Aim of the task:
Where the word "will" occurs in a line of the data, return the whole line.

[Dataset entries]
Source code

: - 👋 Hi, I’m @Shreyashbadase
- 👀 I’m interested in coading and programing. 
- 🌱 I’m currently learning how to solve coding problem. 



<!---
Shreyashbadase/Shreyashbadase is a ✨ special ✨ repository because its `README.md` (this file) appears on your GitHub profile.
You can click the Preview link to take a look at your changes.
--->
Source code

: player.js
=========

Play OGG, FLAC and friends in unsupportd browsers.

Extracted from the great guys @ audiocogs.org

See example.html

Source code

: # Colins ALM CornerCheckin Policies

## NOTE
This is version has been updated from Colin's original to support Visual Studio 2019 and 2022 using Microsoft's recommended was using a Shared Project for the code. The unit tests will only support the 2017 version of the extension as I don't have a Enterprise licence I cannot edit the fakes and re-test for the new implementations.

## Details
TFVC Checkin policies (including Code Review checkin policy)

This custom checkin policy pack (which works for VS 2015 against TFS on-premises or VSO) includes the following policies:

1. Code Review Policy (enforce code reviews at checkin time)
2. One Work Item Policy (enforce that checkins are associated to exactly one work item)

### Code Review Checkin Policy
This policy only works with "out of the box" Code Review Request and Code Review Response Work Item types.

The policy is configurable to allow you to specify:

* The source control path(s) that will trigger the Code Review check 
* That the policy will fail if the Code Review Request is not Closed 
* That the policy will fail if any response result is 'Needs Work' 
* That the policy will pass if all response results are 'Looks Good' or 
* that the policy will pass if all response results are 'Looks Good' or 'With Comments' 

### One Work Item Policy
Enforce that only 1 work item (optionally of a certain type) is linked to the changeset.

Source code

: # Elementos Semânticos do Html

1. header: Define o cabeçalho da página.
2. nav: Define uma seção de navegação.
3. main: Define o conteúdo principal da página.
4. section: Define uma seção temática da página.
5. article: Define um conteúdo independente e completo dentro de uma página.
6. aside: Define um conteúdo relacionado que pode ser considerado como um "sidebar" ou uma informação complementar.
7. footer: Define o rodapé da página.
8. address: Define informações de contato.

Your response:
This is version has been updated from Colin's original to support Visual Studio 2019 and 2022 using Microsoft's recommended was using a Shared Project for the code. The unit tests will only support the 2017 version of the extension as I don't have a Enterprise licence I cannot edit the fakes and re-test for the new implementations.
* The source control path(s) that will trigger the Code Review check 
* That the policy will fail if the Code Review Request is not Closed 
* That the policy will fail if any response result is 'Needs Work' 
* That the policy will pass if all response results are 'Looks Good' or 
* that the policy will pass if all response results are 'Looks Good' or 'With Comments' 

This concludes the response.